We’ve been in close contact with our partners in Guatemala who are reporting that volume in the highland areas wasn’t affected and have already sent us our first box of farm samples. We’re shooting for early coffee from Antigua and the surrounding areas, and are hoping for the same from some of our Xinabajul partners in Huehue, though the rains are still tapering off in some areas.

The harvest is winding down in Nicaragua and Costa Rica, though they too experienced later than normal harvests because of the heavy rains slowing cherry maturation. Our contact at Cafetalera Buenos Aires (Nicaragua) expects to have our first box of samples en route to us in two weeks. These include coffees from Finca Buenos Aires, La Laguna, Acopio Suyatal, and more.

An array of images from our Coffee Shrub Instagram account showing coffee roasting, sample testing, and coffee travel.
Photos shared to our Coffee Shrub Instagram account showing coffee roasting, sample testing, brewing, and coffee travel.

We spoke with our export partner in Costa Rica this morning and it looks like initial samples from Helsar micromill in the West Valley, as well as some coffees in the Central Valley, should arrive in the next two weeks. The harvests in Tarrazu and Chirripo always come a little later, and we’re looking to late March as a realistic ETA.
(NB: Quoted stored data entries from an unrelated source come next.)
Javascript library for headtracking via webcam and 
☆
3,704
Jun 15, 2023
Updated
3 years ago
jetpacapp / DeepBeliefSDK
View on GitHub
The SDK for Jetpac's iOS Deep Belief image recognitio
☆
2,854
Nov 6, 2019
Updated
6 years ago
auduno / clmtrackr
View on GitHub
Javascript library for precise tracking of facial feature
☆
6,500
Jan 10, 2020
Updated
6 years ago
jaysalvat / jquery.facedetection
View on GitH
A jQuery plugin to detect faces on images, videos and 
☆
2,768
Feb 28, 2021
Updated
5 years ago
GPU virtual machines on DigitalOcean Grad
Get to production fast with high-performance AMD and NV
Making buying decisions from fresh farm samples is just the first step in the long transcontinental journey ahead. After all the contracts are signed, the coffee still needs to be milled, loaded into a container and onto a shipping vessel, then unloaded once it reaches Oakland.

Check out our Green Coffee Outlook for a more detailed look at the transit status of specific coffees once they’ve been contracted. We update this list monthly.

Or live in the moment and check out our current green coffee offer lists on Sweet Maria’s and Coffee Shrub.

2 Responses

  1. I am a very happy user of your coffees. I was fortunate in being introduced to your coffee by a
    fellow user in Houston Texas who visited me in San Rafael and insisted that we drive over to Oakland and sample your coffees .
    I look forward to picking new coffees when you are able to open your facility. I would much rather sample a coffee and personally take several bags home.
    I still have much to learn but gradually am making better quality of taste as I get more experience . in the meantime I invite guest over for sampling different coffees.
    Thank you for being available for shipping coffee.
    Leonard S Hoffman MD
    40 Wolfe Ave
    San Rafael, California 94901
    phone 713-899-9731 cell
    I probably have ordered 10-15 lb bags in gthe last 2 years.

    1. Hi Leonard,

      Thanks for giving us the opportunity to supply your coffee for all these years!

      I write this as someone who was a fan of Sweet Maria’s before an employee myself. I was taken a back by the broad selection of coffees to choose from on my first visit to the Oakland warehouse over a decade ago. That’s something we continue to strive for, a wide representation of coffee producing countries, and the best selections we can find.

      We look forward to re-opening our doors for customer pickups, but for the time being have had to temporarily pull that option to maintain a safe workplace. When we do re-open our doors to customer pickups, you can bet we will broadcast the news in our emailer! (hope you already receive that, but if not, you can sign up at the bottom right of our homepage).

      Thanks again for dropping us a note Leondard.